O que muda com a fiscalização
Disponível no portal do Detran-SP, o novo guia reúne modelos de veículos, critérios técnicos de classificação, exigências legais e respostas às principais dúvidas da população. A intenção é padronizar o entendimento das regras tanto entre condutores quanto entre agentes de trânsito.
Até 31 de dezembro de 2025, proprietários de ciclomotores tiveram prazo para regularizar a situação com registro, licenciamento e emplacamento. A partir de agora, veículos irregulares estão sujeitos às penalidades previstas no Código de Trânsito Brasileiro, incluindo multas e remoção.
Além da situação do veículo, a fiscalização também alcança o condutor.

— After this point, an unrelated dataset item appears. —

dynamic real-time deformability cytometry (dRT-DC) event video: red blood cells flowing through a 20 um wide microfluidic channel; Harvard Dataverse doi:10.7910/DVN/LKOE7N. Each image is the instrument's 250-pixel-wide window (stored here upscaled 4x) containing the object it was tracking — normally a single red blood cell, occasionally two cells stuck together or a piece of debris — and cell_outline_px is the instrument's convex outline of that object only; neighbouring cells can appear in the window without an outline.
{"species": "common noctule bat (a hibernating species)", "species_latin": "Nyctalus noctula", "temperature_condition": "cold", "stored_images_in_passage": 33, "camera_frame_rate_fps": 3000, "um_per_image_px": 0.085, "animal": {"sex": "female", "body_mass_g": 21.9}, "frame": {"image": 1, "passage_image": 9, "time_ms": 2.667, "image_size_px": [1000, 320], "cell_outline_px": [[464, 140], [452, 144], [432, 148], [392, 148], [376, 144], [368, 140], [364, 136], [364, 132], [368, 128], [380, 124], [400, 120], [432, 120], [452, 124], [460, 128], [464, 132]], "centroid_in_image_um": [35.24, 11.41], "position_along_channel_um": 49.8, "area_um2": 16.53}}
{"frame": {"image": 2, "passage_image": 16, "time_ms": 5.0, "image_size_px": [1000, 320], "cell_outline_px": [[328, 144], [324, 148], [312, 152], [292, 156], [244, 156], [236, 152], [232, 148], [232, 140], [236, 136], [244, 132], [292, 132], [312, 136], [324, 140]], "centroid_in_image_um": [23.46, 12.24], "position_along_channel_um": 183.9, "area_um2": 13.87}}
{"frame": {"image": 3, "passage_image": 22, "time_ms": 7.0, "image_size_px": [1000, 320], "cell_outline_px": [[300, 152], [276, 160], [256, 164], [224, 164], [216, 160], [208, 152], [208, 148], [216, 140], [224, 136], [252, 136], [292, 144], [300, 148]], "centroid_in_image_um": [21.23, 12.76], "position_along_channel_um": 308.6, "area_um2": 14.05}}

Quem estiver pilotando ciclomotor sem CNH categoria A ou Autorização para Conduzir Ciclomotor (ACC) poderá ser autuado.
Como identificar se o veículo é ciclomotor
A classificação não depende do nome comercial do produto, mas de critérios técnicos objetivos. Segundo o Detran-SP, potência, cilindrada e velocidade máxima de fabricação são determinantes e devem constar em documentos oficiais do veículo. Esses dados permitem diferenciar ciclomotores de equipamentos autopropelidos, que seguem regras distintas.
Autopropelido não é ciclomotor
Os equipamentos de mobilidade individual autopropelidos são veículos motorizados de baixa potência, com até 1.000 watts e velocidade máxima de 32 km/h. Eles não exigem registro, licenciamento ou habilitação e podem circular em ciclovias, ciclofaixas e ciclorrotas, conforme regulamentação local. Também não estão sujeitos à remoção por ausência de registro.
Já o ciclomotor é definido como veículo de duas ou três rodas, com motor de até 50 cilindradas ou potência elétrica de até 4 kW, e velocidade máxima de até 50 km/h. Nesse caso, as exigências são claras: registro, licenciamento, emplacamento e habilitação são obrigatórios. A circulação em ciclovias é proibida e configura infração gravíssima.
Orientação para evitar autuações
Com a nova página, o Detran-SP tenta reduzir o número de infrações por desconhecimento da norma. A recomendação é que condutores verifiquem atentamente as características técnicas do veículo antes de circular e, em caso de dúvida, consultem o material oficial.
O recado do órgão é direto: em 2026, a fase de adaptação ficou para trás. Agora, quem estiver fora das regras estará sujeito à fiscalização.